Essex Golf & Country Club, Canada

Photo by L. Lambrecht

 

During the 1920s Donald Ross embarked on a crisscross of North America, laying out new golf courses and remodeling old ones. Of the nearly 400 courses Ross designed and/or remodeled, no more than 11 were in Canada. Two of those are in Windsor, Ontario, a blue-collar town on the south shore of the Detroit River, directly across the Motor City.

Ross laid out Roseland Park Country Club in 1926, prior to returning to Windsor two years later at the behest of Essex County Golf and Country Club. Roseland Park is now owned and operated by the city. Essex, on the other hand, is recognized as one of Canada’s finest courses.

Essex was established in 1910. The club’s original course was located on Colonel John Prince’s farm, close to the town center. In 1928 club directors purchased 14 farms eight miles south of Windsor and hired Ross, who assigned one of his engineers (likely Walter Hatch or James McGovern) to the Essex project to establish the levels for the greens and proper construction methods. After that, it was left to 135 men, a steamshovel and 80 teams of horses under the supervision of the club’s greenkeeper, John Gray.

Born on a farm near Aberdeen, Scotland, in 1885, Gray immigrated to the Peace River District of Alberta, Canada around 1905. In short time, he contracted rheumatic fever, painfully recovered and was advised by doctors to seek a different climate. So he headed south to Chicago, where he went to work for Harry S. Colt and Charles H. Alison, the leading golf course architects in the world at the time.

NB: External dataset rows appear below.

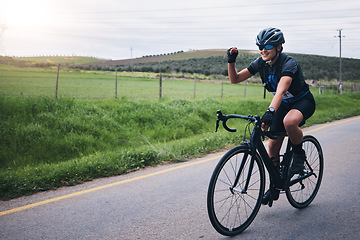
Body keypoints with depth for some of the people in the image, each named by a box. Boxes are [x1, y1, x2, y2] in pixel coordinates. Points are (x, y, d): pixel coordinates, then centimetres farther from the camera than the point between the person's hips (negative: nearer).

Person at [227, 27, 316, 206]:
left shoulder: (288, 63, -29)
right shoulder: (261, 63, -10)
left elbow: (281, 90, -46)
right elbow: (235, 79, -8)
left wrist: (270, 111, -61)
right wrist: (231, 61, -25)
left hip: (303, 102, -6)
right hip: (284, 104, 6)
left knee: (289, 122, -40)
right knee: (272, 147, -1)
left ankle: (299, 154, -10)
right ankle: (275, 186, 19)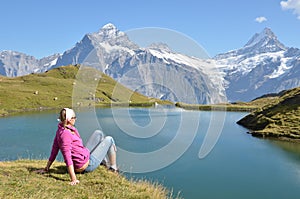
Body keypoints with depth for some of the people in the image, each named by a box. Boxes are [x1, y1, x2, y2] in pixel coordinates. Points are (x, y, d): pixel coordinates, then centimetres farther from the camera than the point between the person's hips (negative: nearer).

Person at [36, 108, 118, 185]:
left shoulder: (61, 130, -1)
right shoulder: (65, 134, -29)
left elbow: (54, 150, 4)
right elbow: (67, 157, -33)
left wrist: (46, 168, 9)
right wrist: (73, 179, -34)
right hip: (87, 165, -9)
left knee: (98, 133, 18)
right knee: (109, 140, 3)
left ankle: (104, 162, 32)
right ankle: (113, 168, 21)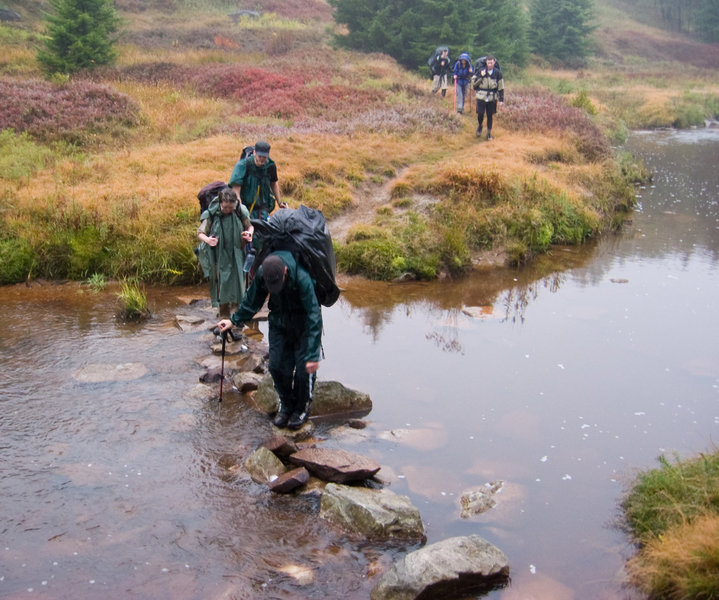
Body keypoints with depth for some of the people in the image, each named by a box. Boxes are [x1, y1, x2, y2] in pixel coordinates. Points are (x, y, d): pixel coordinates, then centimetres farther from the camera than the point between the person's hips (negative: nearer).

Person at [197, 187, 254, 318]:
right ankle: (224, 314, 18)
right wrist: (207, 240, -26)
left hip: (236, 256, 1)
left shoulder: (240, 212, -8)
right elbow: (200, 232, -3)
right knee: (222, 284, 4)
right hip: (219, 257, -1)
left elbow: (250, 226, 9)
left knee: (237, 283, 4)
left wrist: (249, 233, -14)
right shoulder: (211, 215, -12)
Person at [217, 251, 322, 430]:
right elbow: (252, 301, 2)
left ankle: (302, 408, 19)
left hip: (303, 325, -4)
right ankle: (286, 404, 26)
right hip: (279, 323, 4)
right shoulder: (262, 274, -21)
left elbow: (314, 316, -34)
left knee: (304, 368, -6)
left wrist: (312, 355, -35)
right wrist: (234, 320, 3)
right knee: (277, 365, 2)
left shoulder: (302, 278, -37)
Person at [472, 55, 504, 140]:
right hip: (481, 97, -1)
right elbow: (473, 82, -1)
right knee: (480, 114, -5)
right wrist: (481, 76, -16)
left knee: (490, 116, 5)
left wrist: (501, 99, 1)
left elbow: (501, 86, 5)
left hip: (492, 98, 1)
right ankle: (479, 126, 26)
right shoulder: (481, 70, -2)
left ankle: (489, 133, 17)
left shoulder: (497, 73, 0)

It is logically assumed that Gray came to Windsor when the English duo was constructing a new course for the Country Club of Detroit circa 1913, the year he became involved with the expansion and renovation of the old Essex course. Thirteen years later, when it came time for Ross to appoint a “supervisor” of the construction of the new Essex course, his choice of Gray was obvious.

The 126-acre property is boxed in on three sides by roads, and on the fourth by a rail line, yet out of bounds barely intrudes on play. Ross’ par-71 layout, 6,703 yards long, is a masterpiece of routing on a rectangular site. Each loop of nine holes occupies contiguous ground, starting and finishing in the shadow of the Tudor-style clubhouse.

The course begins with two relatively simple par 4s that lead into a long, difficult stretch between the 523-yard 3rd and 455-yard 6th holes. The 157-yard 7th combines with the 351-yard 8th to offer a relative letup in prelude to the 436-yard 9th, which, as the only dogleg hole on the course, bends left up to a devilishly contoured green, sloping back-to-front, diagonally bisected by a swale that divides the putting surface into three distinct cupping areas.

With the exception of the 7th and 12th holes, par 3s that demand forced carries to heavily bunkered greens, all the putting surfaces at Essex are accessible via land. They are obviously Rossian, predominately pitched back-to-front, with multiple tiers, center ridges and diagonal swales to complicate the scoring challenge.

The incoming nine is as fluid and varied as the front side, and also concludes with a classic par 4. The 18th fairway is ultra-wide, presenting an illusion that any ordinary shot finishing on short grass is fine. However, the 433-yard home hole curves nearly undetectably to the left. A smart drive will hug the inside of that subtle bend, reducing the distance of the approach to a lovely green nestled intimately between the 1st and 15th tees and imposed upon by several ridges.

Essex a classic course that continues to provide an enjoyable, adequately challenging game for all levels of players. It is a place where 36-hole days are not only feasible, but are to be relished. Essex, in short, is a course any golfer would be proud to call home.